Photo/Illutration Nurses respond to a patient in an intensive care unit at Chiba University Hospital in Chiba on July 30. (Hiromi Kumai)

A Chiba hospital has designated beds to accept pregnant COVID-19 patients following the death of a newborn after a novel coronavirus patient was unable to find a hospital that would admit her and gave birth at home.  

Chiba University Hospital will secure some of six beds in its maternal fetal intensive care unit at the perinatal medical center for expectant mothers with COVID-19.

The MFICU is a treatment facility where patients at high risk can be hospitalized during their pregnancy, birth and postpartum care. It treats such patients and pre-born and newborn children around the clock.

According to the hospital, after the COVID-19 patient’s baby died, doctors talked about the clinic’s examination system and the hospital’s procurement of beds at an online meeting on Aug. 18.

The hospital decided to create the beds because its emergency system accepts critical pregnant women without any preconditions.

“All the beds for COVID-19 patients have already been occupied, and there is no room for accepting pregnant COVID-19 patients," said Makio Shozu, a professor at Chiba University’s Graduate School of Medicine, who specializes in reproductive medicine. "Our hospital ward, therefore, has to accept them."

“It is very difficult to respond to a childbirth while we prevent the virus from spreading, but we have to do this to allow such a patient to safely give birth,” he added.

PERINATAL CARE BEDS IN SHORT SUPPLY

As more pregnant women have been infected with the novel coronavirus in the Tokyo metropolitan area, there are not enough hospital beds to accommodate them.
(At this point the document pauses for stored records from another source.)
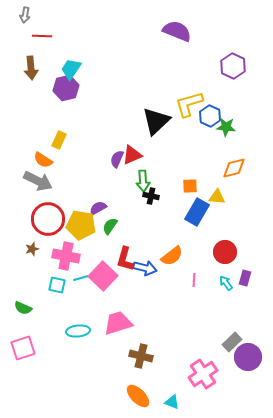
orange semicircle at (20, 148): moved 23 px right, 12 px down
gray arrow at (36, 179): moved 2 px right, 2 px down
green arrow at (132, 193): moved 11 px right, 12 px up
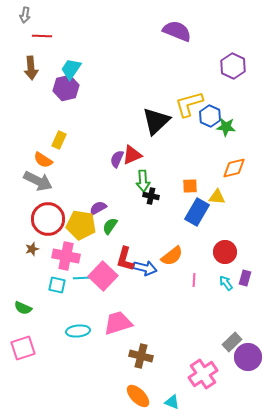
cyan line at (81, 278): rotated 14 degrees clockwise
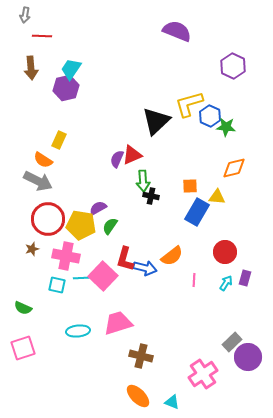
cyan arrow at (226, 283): rotated 70 degrees clockwise
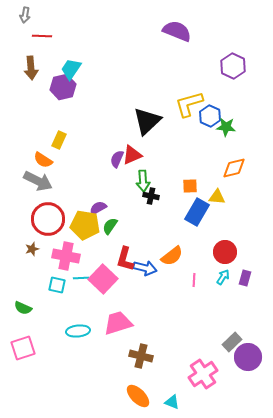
purple hexagon at (66, 88): moved 3 px left, 1 px up
black triangle at (156, 121): moved 9 px left
yellow pentagon at (81, 225): moved 4 px right
pink square at (103, 276): moved 3 px down
cyan arrow at (226, 283): moved 3 px left, 6 px up
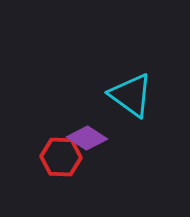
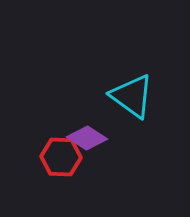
cyan triangle: moved 1 px right, 1 px down
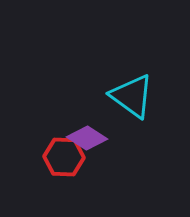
red hexagon: moved 3 px right
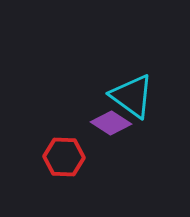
purple diamond: moved 24 px right, 15 px up
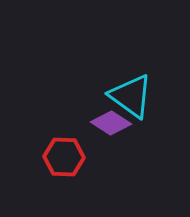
cyan triangle: moved 1 px left
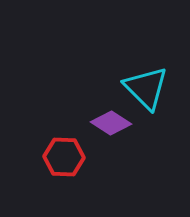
cyan triangle: moved 15 px right, 8 px up; rotated 9 degrees clockwise
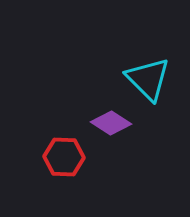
cyan triangle: moved 2 px right, 9 px up
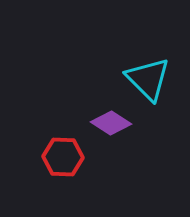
red hexagon: moved 1 px left
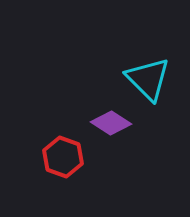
red hexagon: rotated 18 degrees clockwise
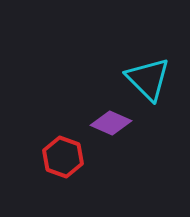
purple diamond: rotated 9 degrees counterclockwise
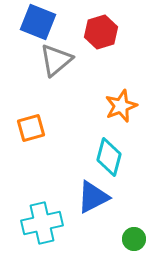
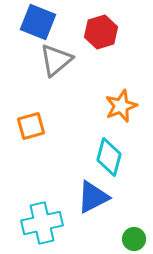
orange square: moved 2 px up
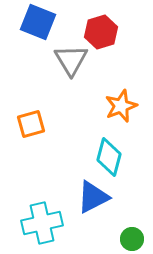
gray triangle: moved 15 px right; rotated 21 degrees counterclockwise
orange square: moved 2 px up
green circle: moved 2 px left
“It takes longer to coordinate the childbirth of pregnant COVID-19 patients,” said Kei Kawana, a chief professor of gynecology and obstetrics at Nihon University Itabashi Hospital in Tokyo. “Please talk to your primary care doctors as early as possible.”

He said that his hospital has 50 beds or more for COVID-19 patients and has been accepting such patients who were pregnant and were refused by other medical institutions, but that it is getting more difficult to accept them.

“The perinatal care system has started to collapse in some areas,” Kawana said.

The Japan Society of Obstetrics and Gynecology and other groups asked medical institutions across Japan to boost their medical capacity for such patients on Aug. 10.

A health ministry study team recently surveyed 144 pregnant COVID-19 patients in Japan and found that they tended to be at higher risk of developing serious symptoms after their 25th week of pregnancy.

When the uterus expands, it puts pressure on the diaphragm, making it harder for the expectant mother to breathe. If pregnant women get infected with the novel coronavirus, their breathing condition could worsen quickly.

The JSOG released a statement on Aug. 14 urging pregnant women to get a COVID-19 vaccination regardless of their pregnancy stage to prevent them from developing serious symptoms.

“We have not found any evidence as of now that the vaccine could cause a miscarriage or affect a fetus,” said Toshibumi Taniguchi, an instructor of infectious diseases at Chiba University. “Even if you are pregnant, please get vaccinated when it is your turn.”